WORK ITEM: The lines to reproduce from the material below are those from the one containing "BISMARCK, White Rose Chapel: 5 -> 8" through the one containing "FROSTTBITTEN, Cliffside: 10 -> 7", both included; write them out exactly and add nothing.
─── MATERIAL FOR THIS TASK ───
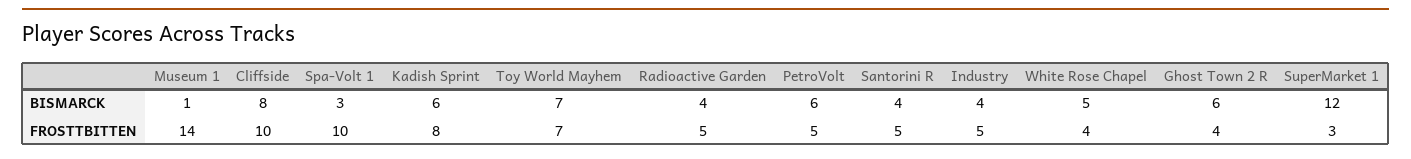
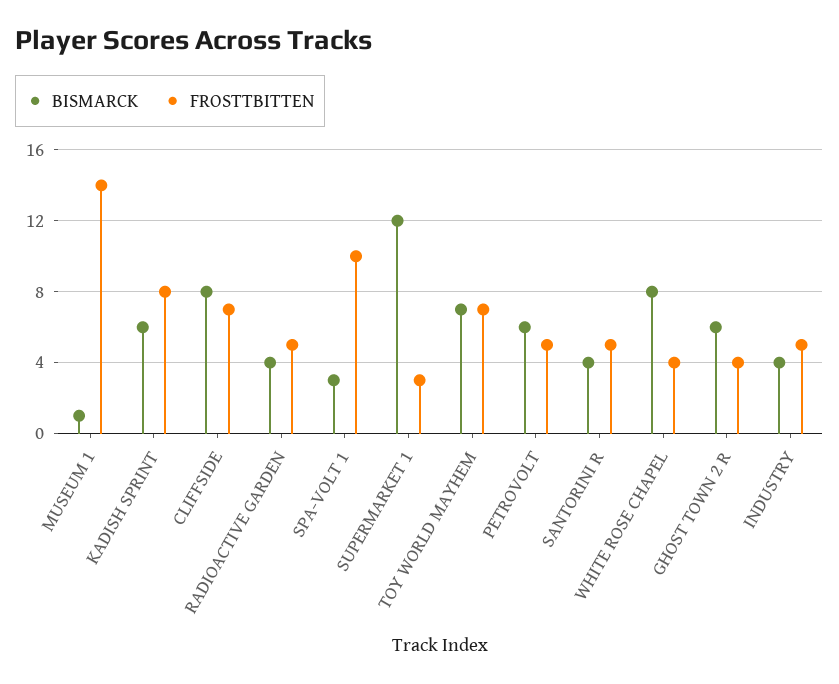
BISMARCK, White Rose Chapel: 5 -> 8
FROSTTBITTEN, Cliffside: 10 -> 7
───
─── MATERIAL FOR THIS TASK ───
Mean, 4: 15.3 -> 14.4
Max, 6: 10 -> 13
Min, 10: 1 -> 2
───
PROBLEM SOLUTION:
BISMARCK, White Rose Chapel: 5 -> 8
FROSTTBITTEN, Cliffside: 10 -> 7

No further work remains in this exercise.